Your objective: Please return every line of the records below that contains the word "lines".

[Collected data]

......

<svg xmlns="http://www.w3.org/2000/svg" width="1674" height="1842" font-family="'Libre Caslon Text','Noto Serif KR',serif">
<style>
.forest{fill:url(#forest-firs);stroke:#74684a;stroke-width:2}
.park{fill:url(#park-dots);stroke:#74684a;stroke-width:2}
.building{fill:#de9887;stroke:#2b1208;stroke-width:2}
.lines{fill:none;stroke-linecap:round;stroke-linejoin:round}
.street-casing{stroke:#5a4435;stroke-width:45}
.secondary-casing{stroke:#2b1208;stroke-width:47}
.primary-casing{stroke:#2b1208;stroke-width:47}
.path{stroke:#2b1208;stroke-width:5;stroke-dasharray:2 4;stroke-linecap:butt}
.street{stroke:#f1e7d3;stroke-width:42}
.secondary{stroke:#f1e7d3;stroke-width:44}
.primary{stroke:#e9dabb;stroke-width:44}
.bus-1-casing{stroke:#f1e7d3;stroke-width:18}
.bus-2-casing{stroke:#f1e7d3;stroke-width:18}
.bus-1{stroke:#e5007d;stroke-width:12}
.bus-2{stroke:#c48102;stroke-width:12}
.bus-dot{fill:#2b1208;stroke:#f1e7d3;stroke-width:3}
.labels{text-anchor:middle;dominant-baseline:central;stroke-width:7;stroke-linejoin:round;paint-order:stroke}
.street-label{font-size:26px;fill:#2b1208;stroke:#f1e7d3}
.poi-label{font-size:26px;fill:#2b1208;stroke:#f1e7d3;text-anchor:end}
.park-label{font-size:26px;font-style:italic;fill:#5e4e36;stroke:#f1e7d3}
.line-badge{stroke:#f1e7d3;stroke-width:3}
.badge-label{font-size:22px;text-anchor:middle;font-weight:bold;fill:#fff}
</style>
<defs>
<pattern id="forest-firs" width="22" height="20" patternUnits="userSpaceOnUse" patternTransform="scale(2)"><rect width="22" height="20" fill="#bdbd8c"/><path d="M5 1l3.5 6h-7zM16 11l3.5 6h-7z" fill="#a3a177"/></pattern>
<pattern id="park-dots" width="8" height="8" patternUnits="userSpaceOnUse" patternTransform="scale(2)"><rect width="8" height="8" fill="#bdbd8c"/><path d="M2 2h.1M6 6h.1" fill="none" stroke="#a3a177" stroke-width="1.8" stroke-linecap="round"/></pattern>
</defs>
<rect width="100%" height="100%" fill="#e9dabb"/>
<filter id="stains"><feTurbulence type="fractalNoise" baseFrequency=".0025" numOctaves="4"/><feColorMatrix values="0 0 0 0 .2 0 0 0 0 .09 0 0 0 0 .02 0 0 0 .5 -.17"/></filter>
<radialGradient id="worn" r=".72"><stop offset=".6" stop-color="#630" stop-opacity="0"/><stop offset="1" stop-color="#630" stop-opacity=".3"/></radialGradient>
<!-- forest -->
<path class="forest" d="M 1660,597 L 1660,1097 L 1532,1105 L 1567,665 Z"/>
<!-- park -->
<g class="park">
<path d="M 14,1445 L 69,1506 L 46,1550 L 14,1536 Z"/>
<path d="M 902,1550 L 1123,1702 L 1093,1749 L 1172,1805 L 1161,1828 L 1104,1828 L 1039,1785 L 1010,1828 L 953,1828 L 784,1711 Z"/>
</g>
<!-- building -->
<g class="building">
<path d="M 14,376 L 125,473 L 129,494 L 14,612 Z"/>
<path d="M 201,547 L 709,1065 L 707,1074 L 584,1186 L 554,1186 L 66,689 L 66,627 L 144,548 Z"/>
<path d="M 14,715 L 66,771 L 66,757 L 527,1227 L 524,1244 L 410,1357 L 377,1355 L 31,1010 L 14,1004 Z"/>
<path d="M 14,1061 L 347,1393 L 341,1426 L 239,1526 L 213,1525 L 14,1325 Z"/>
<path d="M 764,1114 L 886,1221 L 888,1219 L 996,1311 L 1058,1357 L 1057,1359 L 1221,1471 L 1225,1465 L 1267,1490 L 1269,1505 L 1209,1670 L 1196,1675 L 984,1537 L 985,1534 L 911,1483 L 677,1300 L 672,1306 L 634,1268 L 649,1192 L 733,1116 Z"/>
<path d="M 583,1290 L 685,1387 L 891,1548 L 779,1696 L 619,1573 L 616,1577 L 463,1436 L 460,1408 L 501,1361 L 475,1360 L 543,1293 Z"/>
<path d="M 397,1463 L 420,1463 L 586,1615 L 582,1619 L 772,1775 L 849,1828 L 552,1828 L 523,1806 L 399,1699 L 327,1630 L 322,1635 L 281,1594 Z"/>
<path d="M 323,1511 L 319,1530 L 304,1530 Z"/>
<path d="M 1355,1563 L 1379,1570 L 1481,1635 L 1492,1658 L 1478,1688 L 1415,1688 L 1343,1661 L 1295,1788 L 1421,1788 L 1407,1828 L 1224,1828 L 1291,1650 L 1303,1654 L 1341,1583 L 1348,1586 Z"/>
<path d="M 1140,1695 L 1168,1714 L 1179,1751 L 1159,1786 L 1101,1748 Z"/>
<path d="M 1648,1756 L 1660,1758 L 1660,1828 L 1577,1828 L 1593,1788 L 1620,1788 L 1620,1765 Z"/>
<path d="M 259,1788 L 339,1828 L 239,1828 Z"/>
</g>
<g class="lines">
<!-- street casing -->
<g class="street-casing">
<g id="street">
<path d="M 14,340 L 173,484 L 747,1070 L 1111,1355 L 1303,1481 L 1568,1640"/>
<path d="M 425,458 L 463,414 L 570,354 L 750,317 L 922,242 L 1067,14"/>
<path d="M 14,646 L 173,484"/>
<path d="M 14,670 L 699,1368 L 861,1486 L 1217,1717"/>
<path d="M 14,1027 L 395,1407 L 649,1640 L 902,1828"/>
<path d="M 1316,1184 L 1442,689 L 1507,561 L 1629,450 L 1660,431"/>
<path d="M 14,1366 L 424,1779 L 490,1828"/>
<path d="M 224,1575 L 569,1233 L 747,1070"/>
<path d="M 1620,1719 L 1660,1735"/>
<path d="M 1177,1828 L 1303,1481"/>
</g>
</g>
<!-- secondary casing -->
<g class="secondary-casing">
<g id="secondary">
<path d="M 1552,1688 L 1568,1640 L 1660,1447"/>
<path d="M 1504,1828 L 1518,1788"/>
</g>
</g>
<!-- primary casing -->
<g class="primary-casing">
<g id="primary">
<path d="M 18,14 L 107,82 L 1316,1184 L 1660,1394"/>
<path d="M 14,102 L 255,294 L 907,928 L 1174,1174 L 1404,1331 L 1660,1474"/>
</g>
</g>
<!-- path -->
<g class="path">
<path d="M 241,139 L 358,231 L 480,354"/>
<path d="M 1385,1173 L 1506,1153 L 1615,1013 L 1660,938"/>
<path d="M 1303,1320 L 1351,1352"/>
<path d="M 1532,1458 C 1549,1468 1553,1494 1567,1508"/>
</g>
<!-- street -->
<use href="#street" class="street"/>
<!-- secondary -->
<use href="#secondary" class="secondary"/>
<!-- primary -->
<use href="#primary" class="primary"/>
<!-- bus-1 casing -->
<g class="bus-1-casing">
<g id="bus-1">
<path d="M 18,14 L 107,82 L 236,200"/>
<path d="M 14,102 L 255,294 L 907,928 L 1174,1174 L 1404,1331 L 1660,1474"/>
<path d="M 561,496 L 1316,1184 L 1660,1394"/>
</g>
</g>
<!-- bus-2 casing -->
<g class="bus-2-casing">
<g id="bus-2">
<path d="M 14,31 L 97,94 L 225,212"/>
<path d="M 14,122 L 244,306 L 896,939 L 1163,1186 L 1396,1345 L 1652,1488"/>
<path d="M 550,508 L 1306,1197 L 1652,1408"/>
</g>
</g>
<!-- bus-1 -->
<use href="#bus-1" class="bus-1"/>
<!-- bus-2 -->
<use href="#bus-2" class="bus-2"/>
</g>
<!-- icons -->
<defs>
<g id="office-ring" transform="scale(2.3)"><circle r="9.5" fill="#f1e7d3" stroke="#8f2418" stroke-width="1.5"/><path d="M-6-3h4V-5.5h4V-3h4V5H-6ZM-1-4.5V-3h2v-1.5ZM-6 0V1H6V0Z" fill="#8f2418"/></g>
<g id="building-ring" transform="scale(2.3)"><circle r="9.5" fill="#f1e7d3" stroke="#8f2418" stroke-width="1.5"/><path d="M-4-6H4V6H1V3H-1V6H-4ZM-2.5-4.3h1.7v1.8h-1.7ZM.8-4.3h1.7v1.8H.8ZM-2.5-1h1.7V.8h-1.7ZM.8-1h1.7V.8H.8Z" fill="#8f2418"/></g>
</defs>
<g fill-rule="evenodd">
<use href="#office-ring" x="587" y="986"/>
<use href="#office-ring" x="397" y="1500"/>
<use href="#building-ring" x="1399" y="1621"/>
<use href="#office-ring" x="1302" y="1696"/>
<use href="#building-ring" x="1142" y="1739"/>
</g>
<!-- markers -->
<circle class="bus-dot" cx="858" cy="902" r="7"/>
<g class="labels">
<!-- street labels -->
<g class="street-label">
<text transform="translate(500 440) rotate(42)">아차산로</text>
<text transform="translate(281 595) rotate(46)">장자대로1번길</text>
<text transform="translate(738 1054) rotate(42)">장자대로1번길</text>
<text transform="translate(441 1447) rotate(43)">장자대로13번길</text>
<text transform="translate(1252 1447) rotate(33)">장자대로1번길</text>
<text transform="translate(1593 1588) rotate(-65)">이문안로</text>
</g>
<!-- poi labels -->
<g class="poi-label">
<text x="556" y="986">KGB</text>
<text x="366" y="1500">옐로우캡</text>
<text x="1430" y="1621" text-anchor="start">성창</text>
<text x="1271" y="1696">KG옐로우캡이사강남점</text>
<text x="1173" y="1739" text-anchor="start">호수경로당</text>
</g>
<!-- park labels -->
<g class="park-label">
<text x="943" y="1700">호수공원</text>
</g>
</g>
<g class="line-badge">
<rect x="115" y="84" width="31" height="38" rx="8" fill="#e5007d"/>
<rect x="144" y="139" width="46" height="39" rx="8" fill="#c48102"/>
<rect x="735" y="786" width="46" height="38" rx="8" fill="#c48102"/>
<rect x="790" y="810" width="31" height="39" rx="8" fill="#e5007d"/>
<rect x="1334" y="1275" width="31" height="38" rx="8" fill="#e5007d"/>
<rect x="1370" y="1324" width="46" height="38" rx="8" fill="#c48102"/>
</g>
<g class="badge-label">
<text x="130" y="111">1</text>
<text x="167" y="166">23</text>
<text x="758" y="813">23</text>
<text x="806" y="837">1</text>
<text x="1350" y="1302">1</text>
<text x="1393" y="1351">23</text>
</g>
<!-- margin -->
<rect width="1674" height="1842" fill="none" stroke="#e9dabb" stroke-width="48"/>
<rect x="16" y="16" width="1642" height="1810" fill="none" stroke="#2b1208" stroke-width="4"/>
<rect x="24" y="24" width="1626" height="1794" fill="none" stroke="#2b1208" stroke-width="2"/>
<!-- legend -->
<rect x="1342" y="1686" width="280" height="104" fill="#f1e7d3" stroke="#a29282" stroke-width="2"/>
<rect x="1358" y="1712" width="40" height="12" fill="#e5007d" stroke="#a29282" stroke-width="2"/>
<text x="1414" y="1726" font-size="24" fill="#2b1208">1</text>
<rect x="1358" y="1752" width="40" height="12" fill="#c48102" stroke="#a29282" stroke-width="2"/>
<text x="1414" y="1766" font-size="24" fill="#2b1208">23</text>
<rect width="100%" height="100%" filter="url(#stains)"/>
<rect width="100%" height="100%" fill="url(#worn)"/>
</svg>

......

Solution:
.lines{fill:none;stroke-linecap:round;stroke-linejoin:round}
<g class="lines">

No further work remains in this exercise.